Немцы, наткнувшись на сильный огонь справа, решили обойти нас слева. Я пополз к тому пулемёту, что был слева от меня. Пулемётчик сказал, что и там заканчиваются патроны, остались только в автоматном диске. Тогда я, вспомнив, что у меня в автомате ещё полный диск, схватил его в руки и тут увидел, как из-за кустов идёт целая цепь. Крикнул: «Приготовить гранаты!». Ну, думаю, всё – это конец. Ждём, когда подойдут поближе. И вдруг по этой цепи прокатилось дружное «Ура!», и она открыла по немцам огонь, а те бросились убегать. Наши спешили к нам на подмогу. Свободным был только проход через болото, и вот здесь мы на них отыгрались. Когда они входили в воду, мы стреляли в них, как по мишеням, так что ни один из них живым не ушёл.

В полдень мы возвратились в лагерь. Я доложил командиру отряда о выполнении задания и о произошедшем. Наш бывший проводник сидел под охраной в землянке. Примерно через час в отряд прибыл комбриг Яков Захарович Захаров.
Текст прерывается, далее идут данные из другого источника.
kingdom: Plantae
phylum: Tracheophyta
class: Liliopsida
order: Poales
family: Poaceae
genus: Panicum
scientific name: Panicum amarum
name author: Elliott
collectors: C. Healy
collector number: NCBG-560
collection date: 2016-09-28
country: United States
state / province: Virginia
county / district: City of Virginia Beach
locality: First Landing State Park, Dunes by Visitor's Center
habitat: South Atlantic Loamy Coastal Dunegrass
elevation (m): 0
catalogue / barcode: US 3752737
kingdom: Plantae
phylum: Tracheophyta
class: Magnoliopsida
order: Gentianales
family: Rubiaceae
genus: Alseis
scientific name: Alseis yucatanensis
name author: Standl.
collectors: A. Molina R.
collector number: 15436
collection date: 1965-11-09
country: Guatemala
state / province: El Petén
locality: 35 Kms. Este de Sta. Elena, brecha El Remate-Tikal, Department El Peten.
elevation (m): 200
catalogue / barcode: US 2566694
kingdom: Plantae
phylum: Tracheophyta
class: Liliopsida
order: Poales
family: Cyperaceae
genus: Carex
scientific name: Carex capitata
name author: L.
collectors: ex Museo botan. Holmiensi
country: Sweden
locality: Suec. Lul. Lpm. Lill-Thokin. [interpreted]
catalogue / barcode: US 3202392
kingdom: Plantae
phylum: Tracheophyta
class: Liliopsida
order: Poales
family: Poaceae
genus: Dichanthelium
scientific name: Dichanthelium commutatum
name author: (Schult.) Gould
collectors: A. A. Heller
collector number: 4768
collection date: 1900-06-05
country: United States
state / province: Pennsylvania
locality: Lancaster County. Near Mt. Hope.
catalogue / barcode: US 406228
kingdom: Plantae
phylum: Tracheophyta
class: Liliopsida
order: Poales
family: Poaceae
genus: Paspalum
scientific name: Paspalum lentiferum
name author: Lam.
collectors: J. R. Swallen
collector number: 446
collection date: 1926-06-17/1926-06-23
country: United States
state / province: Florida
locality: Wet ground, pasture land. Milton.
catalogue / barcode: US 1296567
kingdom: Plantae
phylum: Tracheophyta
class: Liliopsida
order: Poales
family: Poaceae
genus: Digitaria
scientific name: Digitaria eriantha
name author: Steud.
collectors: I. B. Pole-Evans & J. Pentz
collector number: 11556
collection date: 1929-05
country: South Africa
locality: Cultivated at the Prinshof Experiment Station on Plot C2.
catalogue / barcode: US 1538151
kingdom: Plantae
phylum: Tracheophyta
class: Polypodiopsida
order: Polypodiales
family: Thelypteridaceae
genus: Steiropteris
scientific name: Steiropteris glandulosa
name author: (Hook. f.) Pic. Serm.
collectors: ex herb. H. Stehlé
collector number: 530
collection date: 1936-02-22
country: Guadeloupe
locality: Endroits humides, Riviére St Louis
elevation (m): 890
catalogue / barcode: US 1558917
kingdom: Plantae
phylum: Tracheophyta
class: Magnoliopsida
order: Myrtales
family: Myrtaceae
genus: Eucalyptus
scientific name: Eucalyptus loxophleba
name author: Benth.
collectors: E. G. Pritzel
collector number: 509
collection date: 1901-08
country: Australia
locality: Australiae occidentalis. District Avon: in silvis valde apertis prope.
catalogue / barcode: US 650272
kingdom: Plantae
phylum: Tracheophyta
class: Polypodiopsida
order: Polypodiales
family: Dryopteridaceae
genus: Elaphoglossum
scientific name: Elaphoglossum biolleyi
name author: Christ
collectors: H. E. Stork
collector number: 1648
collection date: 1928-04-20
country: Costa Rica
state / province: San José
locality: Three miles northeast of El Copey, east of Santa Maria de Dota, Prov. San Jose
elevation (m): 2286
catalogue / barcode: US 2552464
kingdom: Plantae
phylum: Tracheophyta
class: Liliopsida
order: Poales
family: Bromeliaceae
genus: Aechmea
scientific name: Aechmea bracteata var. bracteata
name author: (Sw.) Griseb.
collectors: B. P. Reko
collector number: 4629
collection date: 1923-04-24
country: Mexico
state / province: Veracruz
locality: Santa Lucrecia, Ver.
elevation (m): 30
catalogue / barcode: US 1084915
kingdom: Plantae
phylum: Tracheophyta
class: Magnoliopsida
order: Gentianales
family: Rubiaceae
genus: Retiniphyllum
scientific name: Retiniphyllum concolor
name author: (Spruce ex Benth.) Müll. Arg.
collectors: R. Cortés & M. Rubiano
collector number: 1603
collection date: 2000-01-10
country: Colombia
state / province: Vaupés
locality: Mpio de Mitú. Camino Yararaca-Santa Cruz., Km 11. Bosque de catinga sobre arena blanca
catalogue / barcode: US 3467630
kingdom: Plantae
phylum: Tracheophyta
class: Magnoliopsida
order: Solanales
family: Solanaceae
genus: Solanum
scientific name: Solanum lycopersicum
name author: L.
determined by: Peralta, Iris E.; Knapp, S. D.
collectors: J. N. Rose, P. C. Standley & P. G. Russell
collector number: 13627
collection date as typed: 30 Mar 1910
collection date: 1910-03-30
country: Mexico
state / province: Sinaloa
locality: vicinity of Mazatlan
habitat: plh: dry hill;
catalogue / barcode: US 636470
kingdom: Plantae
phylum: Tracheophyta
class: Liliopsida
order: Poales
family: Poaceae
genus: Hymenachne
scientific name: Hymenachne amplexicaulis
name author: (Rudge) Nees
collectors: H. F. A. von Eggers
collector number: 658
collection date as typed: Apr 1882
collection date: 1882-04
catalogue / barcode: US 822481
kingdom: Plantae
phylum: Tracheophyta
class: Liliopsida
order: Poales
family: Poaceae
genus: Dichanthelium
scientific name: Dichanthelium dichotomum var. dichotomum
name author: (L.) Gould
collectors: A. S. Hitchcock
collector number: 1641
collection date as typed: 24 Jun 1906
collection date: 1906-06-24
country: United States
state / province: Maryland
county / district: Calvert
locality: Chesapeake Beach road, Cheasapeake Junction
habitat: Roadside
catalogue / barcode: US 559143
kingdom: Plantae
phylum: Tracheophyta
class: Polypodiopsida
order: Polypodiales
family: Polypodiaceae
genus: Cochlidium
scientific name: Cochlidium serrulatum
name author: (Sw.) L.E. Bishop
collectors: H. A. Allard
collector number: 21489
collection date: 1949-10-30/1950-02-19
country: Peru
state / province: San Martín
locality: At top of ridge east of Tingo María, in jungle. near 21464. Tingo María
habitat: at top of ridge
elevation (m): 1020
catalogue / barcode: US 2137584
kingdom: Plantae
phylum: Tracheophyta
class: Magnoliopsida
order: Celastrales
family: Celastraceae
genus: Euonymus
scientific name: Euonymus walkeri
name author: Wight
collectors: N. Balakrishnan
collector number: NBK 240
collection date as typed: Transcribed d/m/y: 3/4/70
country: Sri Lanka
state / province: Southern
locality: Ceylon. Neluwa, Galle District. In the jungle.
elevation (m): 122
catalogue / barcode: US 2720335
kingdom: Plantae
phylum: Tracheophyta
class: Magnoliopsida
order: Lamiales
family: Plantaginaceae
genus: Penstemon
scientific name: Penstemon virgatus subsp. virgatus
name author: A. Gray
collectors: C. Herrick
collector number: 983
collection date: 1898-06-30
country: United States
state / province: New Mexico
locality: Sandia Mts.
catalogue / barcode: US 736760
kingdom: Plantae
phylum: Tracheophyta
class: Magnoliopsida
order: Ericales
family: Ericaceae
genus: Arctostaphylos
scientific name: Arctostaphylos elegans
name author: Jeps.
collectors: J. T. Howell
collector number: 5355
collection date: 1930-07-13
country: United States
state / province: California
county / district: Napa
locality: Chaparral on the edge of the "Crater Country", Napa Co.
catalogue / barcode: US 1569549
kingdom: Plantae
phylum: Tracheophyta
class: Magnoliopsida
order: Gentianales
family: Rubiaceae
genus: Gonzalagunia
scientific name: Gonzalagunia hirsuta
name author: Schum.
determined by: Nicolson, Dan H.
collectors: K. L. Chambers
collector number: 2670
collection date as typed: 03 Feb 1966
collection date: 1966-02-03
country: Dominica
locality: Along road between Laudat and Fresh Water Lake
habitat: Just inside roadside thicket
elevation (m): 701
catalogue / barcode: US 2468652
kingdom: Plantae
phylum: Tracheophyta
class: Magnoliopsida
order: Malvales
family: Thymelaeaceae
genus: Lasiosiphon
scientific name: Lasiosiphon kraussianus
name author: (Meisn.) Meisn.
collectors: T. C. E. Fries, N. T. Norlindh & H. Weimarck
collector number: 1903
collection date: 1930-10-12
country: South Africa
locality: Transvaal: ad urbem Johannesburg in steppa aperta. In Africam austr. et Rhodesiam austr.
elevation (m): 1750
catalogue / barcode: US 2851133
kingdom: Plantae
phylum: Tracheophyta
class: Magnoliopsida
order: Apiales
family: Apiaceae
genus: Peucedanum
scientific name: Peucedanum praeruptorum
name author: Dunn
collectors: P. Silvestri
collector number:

Я ещё раз, теперь уже ему, во всех подробностях доложил о выполнении задания. Стали подходить старики, из спасённой нами группы, начали благодарить нас за то, что мы не бросили их на верную погибель в лесу. Потом они рассказали о том, что творится в Витебске, как там зверствуют фашисты. Кровь в жилах стыла от услышанного. Затем командир отряда распорядился накормить наш отряд, ведь мы не ели почти сутки, и перевязать раненых. Несколько человек было легко ранено, и я в том числе, а убитых, к нашему счастью, не оказалось.

У меня было лёгкое ранение в ногу. Пуля прошла навылет, через мягкие ткани, чуть выше щиколотки, между костью и сухожилием. Потом весь отряд и приведённые нами беженцы расположились на поляне вокруг штабной землянки. Комбриг приказал привести на допрос нашего проводника и задал ему вопрос: «Какую ты преследовал цель, когда вёл отряд в немецкое логово?». Он ответил, что ночью, когда стоял на посту по охране нашей группы, незаметно ушёл в гарнизон Замостье, где его брат служил полицаем. Тот отвёл его к коменданту гарнизона. Он рассказал коменданту, что отряд ведёт политрук. Они договорились, что проводник приведёт отряд к мосту, а там нас будет ждать засада.

Предателю вместе с его братом обещали дать по паре лошадей и представить к награде, а за политрука – десять тысяч марок. Но они не всё рассчитали. Я интуитивно понял, что не всё так хорошо, как кажется, что здесь что-то не ладно – и не просчитался. И ещё наш проводник сказал, что он всех нас ненавидит.